Stream logs to elastic search from Fastly

soerenfrisk · April 10, 2019, 12:24pm

I'm trying to find a way to stream logs from fastly.com to an elastic cloud service. According to Fastly's docs you are only able to do this through Logstash (which is not included in the cloud service). It seems impractical to have and manage a logstash instance for receiving logs from one source.

Anyone have tried to successfully stream logs from Fastly to Elastic search directly?

It seems the only way to stream logs to elastic is through beats.

weltenwort · April 11, 2019, 8:45am

Hi @soerenfrisk,

After looking through the list of supported log services in the docs you linked, two paths might be viable:

Use logstash or filebeat to forward the syslog stream to Elasticsearch's HTTP API.
Try to (ab)use one of the HTTP-based service integrations to submit JSON docs to an ingest pipeline on your Elasticserach cluster.
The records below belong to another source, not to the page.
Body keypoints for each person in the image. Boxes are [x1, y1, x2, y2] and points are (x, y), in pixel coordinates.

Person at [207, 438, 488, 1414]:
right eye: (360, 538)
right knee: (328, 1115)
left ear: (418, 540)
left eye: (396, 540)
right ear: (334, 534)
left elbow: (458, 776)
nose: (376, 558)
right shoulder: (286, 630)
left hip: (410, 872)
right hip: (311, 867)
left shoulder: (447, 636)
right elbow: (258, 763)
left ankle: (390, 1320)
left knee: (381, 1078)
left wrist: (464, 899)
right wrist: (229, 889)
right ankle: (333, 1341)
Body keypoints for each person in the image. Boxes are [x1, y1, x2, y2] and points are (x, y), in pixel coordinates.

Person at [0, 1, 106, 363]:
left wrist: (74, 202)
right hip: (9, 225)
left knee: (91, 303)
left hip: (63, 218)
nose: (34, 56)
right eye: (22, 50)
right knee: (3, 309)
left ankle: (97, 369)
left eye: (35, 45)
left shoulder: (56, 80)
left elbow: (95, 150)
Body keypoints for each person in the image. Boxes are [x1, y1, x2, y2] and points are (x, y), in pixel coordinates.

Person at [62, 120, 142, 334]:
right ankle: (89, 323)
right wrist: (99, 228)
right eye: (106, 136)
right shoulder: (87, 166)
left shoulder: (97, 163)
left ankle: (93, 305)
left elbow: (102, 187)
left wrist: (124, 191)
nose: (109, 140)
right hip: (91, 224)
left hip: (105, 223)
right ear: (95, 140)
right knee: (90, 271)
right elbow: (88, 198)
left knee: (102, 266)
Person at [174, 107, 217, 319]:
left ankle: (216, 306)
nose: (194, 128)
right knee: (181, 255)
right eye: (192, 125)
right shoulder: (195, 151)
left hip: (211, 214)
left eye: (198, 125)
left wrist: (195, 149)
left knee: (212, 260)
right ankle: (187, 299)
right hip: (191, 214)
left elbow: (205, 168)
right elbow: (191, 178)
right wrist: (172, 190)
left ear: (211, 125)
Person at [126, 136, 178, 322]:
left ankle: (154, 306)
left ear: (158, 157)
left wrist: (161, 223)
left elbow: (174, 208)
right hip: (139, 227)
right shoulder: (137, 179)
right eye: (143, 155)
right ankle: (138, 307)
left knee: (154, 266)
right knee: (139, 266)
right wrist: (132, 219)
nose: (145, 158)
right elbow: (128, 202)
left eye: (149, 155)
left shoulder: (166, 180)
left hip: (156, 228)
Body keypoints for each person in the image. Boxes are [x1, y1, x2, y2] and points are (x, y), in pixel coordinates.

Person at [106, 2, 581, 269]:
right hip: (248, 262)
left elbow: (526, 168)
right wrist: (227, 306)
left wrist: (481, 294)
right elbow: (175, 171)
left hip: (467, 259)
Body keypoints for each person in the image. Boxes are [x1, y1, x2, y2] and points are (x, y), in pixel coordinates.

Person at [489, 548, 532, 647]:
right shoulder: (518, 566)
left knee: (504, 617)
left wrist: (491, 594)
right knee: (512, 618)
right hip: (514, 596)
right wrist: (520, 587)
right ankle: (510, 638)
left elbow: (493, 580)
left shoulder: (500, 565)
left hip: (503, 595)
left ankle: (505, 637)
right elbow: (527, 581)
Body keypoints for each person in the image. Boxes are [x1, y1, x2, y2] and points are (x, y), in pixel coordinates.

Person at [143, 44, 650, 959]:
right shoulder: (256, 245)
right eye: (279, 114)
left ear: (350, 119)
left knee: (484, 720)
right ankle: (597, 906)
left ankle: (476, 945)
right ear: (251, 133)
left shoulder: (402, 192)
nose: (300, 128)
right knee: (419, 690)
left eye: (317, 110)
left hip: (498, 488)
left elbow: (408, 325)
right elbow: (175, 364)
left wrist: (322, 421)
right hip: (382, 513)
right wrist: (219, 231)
If I were to attempt that, I would start with the sumologic integration, because it looks quite generic and configurable. I would point it at a small HTTP server which I control to inspect the format and derive a pipeline from that.

soerenfrisk · April 11, 2019, 10:49am

Hi!

Thanks for helping.

How would i go about forwarding the syslog through filebeat? Is there any docs on this? I've only used filebeat as something installed on a server.

weltenwort · April 12, 2019, 1:38pm

Like logstash, filebeat would have to be set up on some server. Then it can consume syslog packets via its syslog input.

system · May 10, 2019, 1:38pm

This topic was automatically closed 28 days after the last reply. New replies are no longer allowed.